В довоенное время мой отец был инженером и кое-что зарабатывал. Он купил гектар земли в районе провинциального городка Пасвалис. Там была большая река, он ее запрудил, сделал плотину и поставил мельницу. Деревенские мололи на ней зерно. Помимо мельницы отец построил еще и и домик. В ледниковый период река, видимо, была глубокой — потом воды стало меньше, а берега остались высокими. На самом верху, в двух шагах от склона, над водой, наш домик и стоял.
Отец работал на строительстве мостов, поэтому часто менял место жительства. Когда началась война, мы жили в Паневежисе, и отец отвез нас — мою мать, меня и брата — в деревню. Ему казалось, там нам будет спокойнее. В той деревне и прошло все мое детство.
Я ходил в деревенскую школу — за пять километров. Все начальные классы помещались в одной комнате. .Летом дорога была не тяжелой, а вот осенью и весной… Размокшие поля, болота, снег, а сапог-то у меня не было! Мы в опорках, в резиновых чунях ходили, стянув их веревкой вокруг щиколоток.
— Когда пришла советская власть, вашего отца не пытались раскулачить?
— К этому времени мельница уже была разрушена водой: река очень бурная, весной она все сносит. Плотину каждый год прорывало. Да и что это была за плотина? В землю вбивали колья, обшивали их досками, а между ними наваливали камни. По весне отец таскал камни, как Сизиф. Но когда он привез нас в деревню, там оставался только домик — плотину уже смыло, а мельница рухнула.
Удивительное было место! Мы с братом почти все время торчали в воде, целое лето из реки не вылезали. Запах водяных зарослей впитался в меня навсегда, на всю жизнь. Деревня для меня все — там и внутренняя свобода, и простор, и прелесть природы…
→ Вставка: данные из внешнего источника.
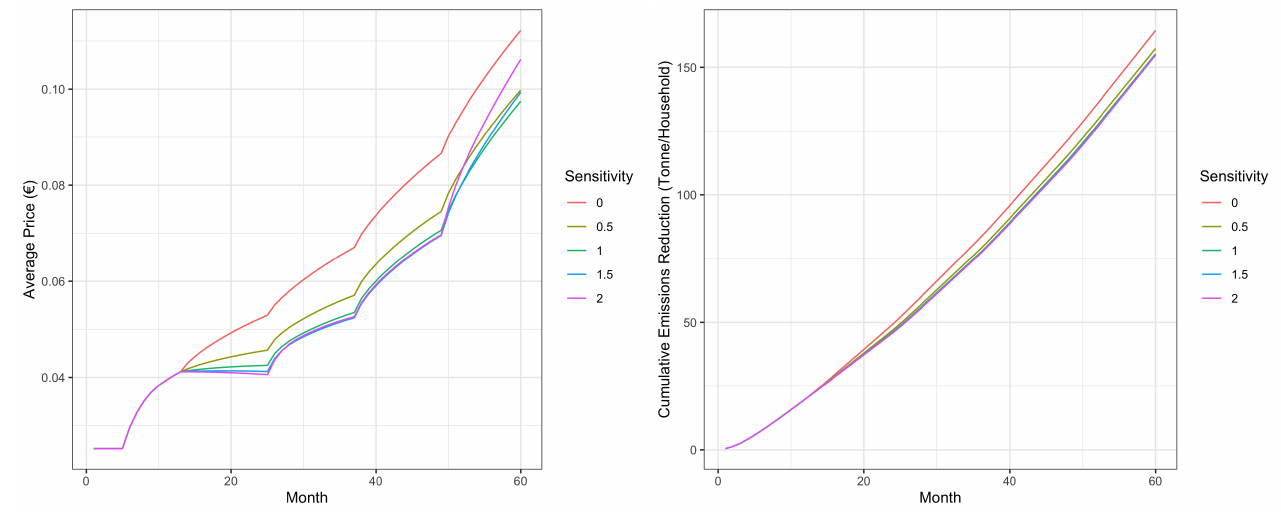
Figure 2. ( a ) demonstrates that the average price for allowances increases over time depending on the sensitivity chosen at the simulation start. ( b ) illustrates that cumulative emission reductions over time slightly depend on the sensitivity levels of the simulations.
Потом родители переехали в городок Пасвалис. Домик разобрали и перенесли в город, там его поставили заново.
Когда после окончания школы надо было выбирать вуз, я побоялся сдать документы в театральный, хотя чень хотел стать актером: театр заворожил меня с малых лет. Своей труппы в Пасвалисе не было, заезжие гастролеры выступали прямо в нашей школе, на маленькой сценке. В школе я участвовал в самодеятельности и играл в драматическом кружке. Им руководил наш преподаватель математики, он и систему Станиславского знал — конечно, по книгам.
Когда я рассказал, как готовлюсь к чтению стихотворений, учитель был поражен. Учился при этом я довольно прилежно. Но когда пришло время выбирать вуз, подумал так: живу в маленьком городке, вокруг меня маленькие люди с маленькими проблемами — ну какой из меня артист? Да и семья… Когда признался родителям, что хочу поступать в консерваторию на актерский, мать не возражала, но отец был об актерах невысокого мнения. Он сам был немножко артистического склада, хорошо играл на гармошке, но при этом считал артистов пройдохами, пьяницами и развратниками. Почему — не знаю, видимо, имел основания… Оглядываясь на прожитую жизнь, вижу, что в чем-то он был прав...
В конце концов я подумал, что мечты о театре — идеализм. «Не для тебя, Мартинас, синее небо…»
Есть в Литве такая народная песня. В консерваторию поступать не стал и отправил документы в университет, на физико–математический факультет. Сдавать вступительные экзамены не пришлось: я окончил школу с серебряной медалью. Учился-учился и вдруг понял, что предмет не увлекает меня так, как в школе. Сидишь в аудитории два часа, потом еще два — и везде математика. Думал: «Боже мой! На что я столько времени трачу?!»
— Веселая студенческая жизнь вас не затянула?
— У нас все были очень серьезные математики, и в основном парни.
— В кого же вы тогда влюбились?
— В девушку, изучавшую медицину. Влюбился страшно, просто безумно. А когда парень любит, девушка часто начинает с ним играть, как кошка с мышкой.